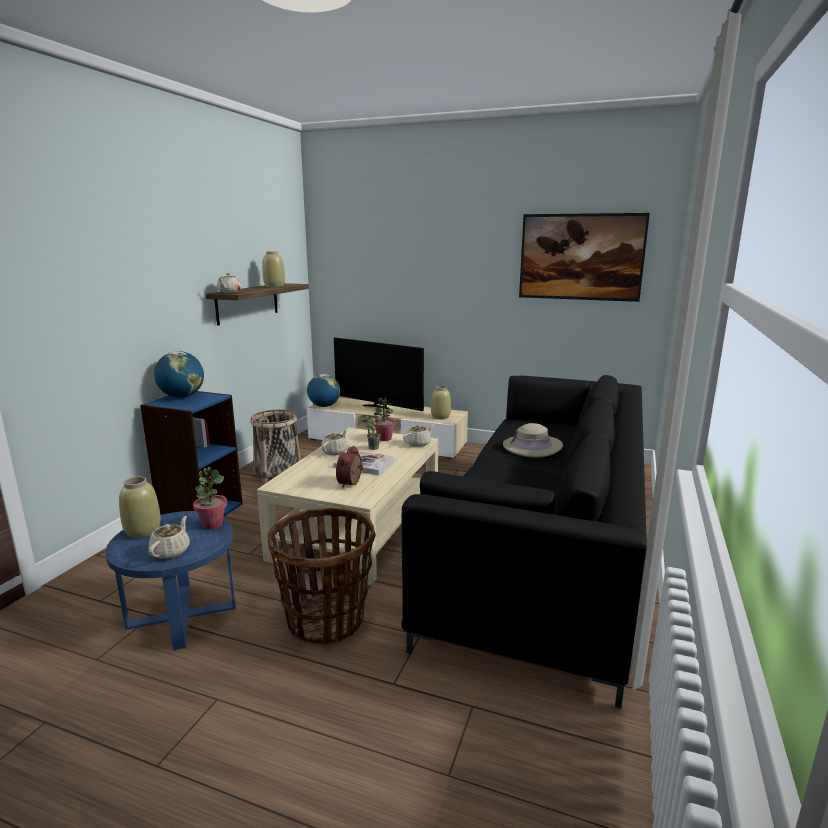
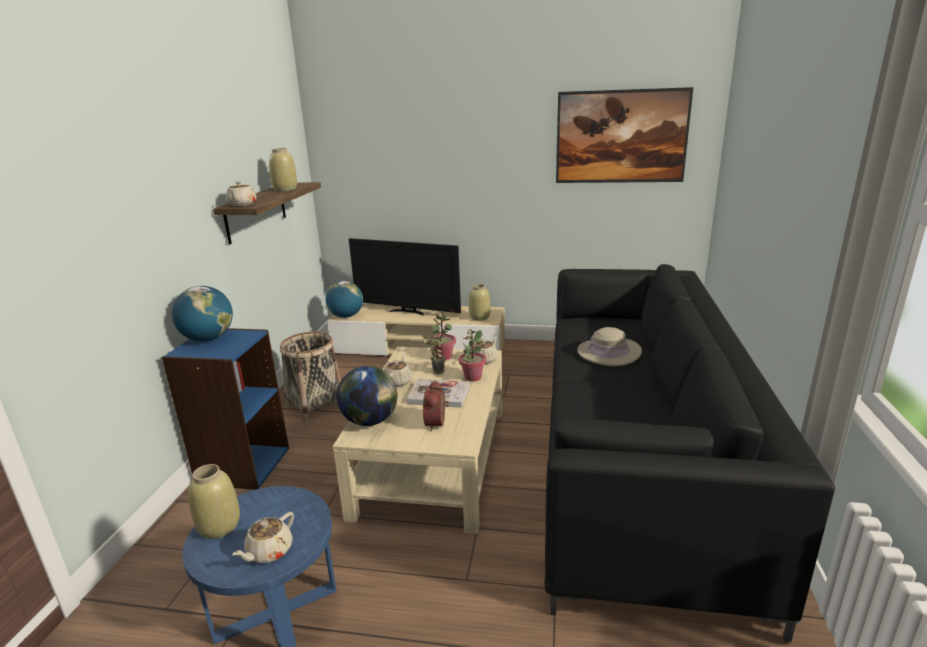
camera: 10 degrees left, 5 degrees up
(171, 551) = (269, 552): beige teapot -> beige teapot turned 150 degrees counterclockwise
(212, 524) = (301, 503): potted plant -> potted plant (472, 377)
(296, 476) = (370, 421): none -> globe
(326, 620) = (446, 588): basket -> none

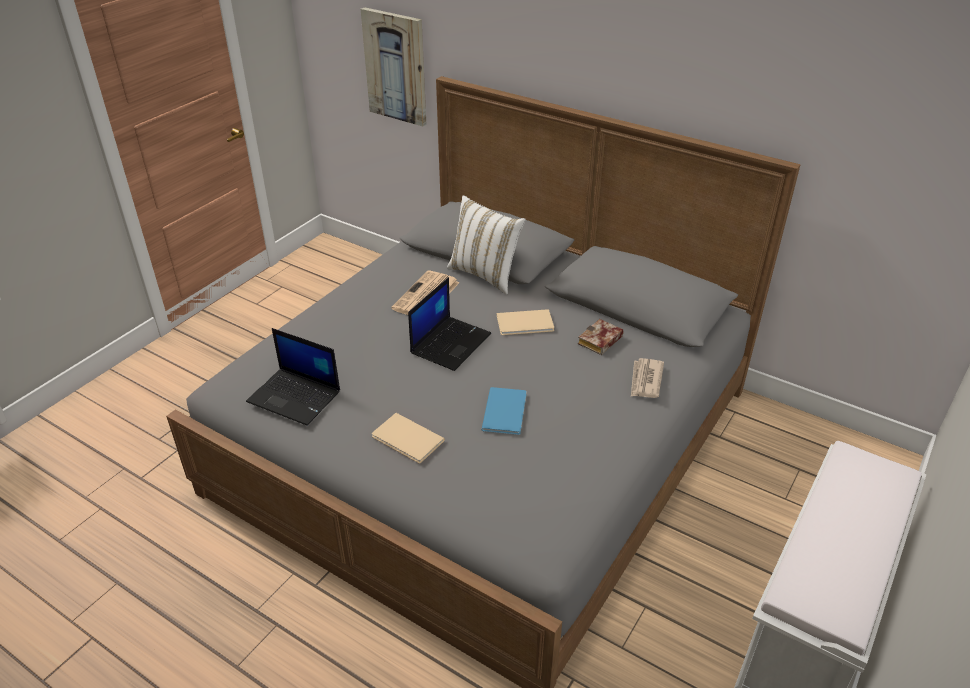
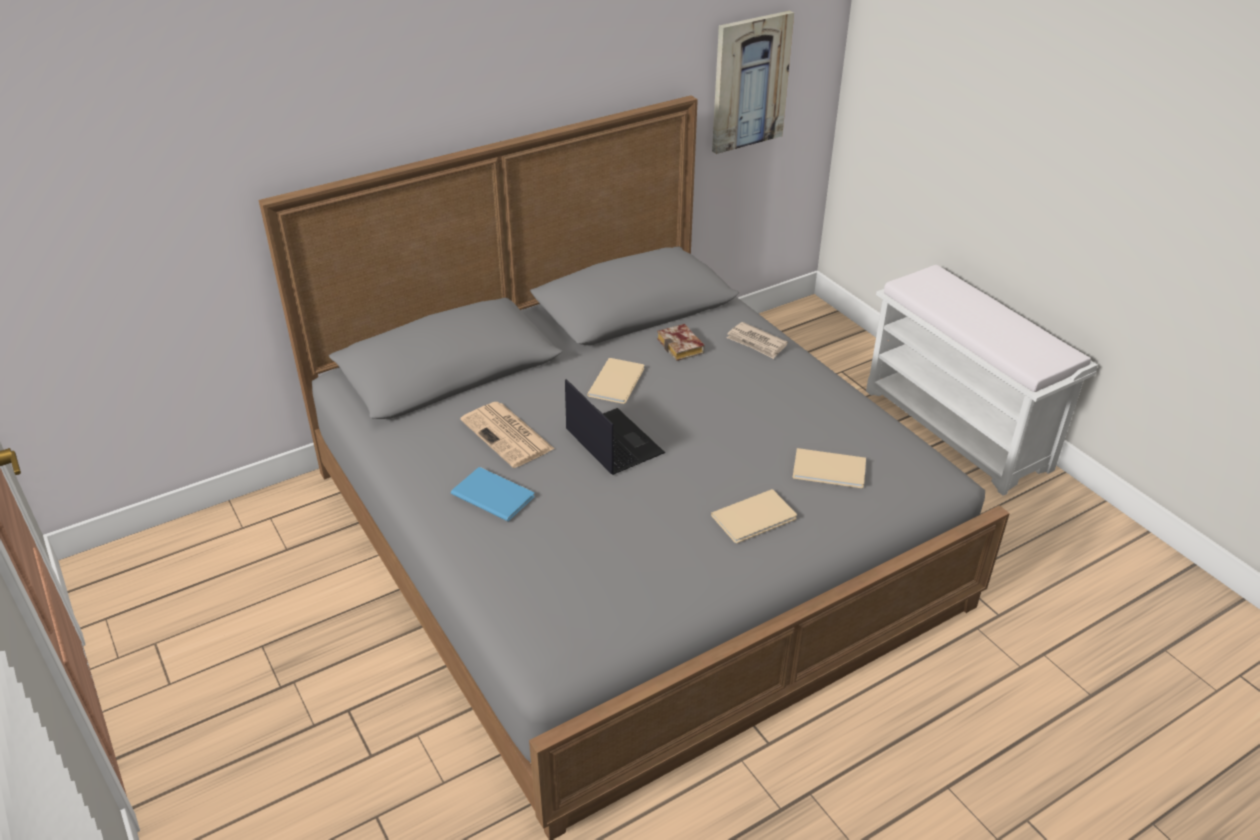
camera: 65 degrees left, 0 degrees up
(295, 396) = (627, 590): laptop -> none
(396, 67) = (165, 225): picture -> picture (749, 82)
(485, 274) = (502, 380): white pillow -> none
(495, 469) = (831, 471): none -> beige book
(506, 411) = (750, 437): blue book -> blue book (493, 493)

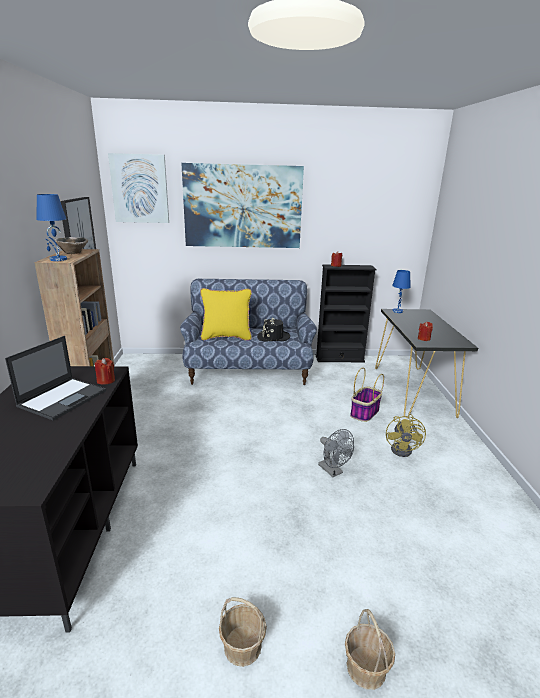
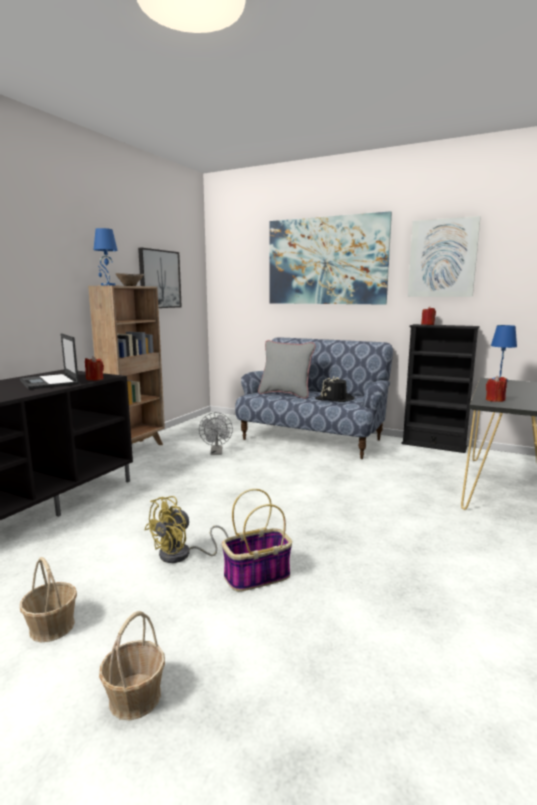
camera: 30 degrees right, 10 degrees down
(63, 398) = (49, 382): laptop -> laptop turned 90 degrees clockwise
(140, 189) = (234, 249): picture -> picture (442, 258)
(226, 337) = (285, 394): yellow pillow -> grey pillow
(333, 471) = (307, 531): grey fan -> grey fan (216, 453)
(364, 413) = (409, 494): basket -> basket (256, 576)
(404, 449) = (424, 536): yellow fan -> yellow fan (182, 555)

▶ [Instructions for the task]
The output should consist only of the lines from the one with "(333, 471) = (307, 531): grey" through the final line of the records above, exactly.

▶ [Written answer]
(333, 471) = (307, 531): grey fan -> grey fan (216, 453)
(364, 413) = (409, 494): basket -> basket (256, 576)
(404, 449) = (424, 536): yellow fan -> yellow fan (182, 555)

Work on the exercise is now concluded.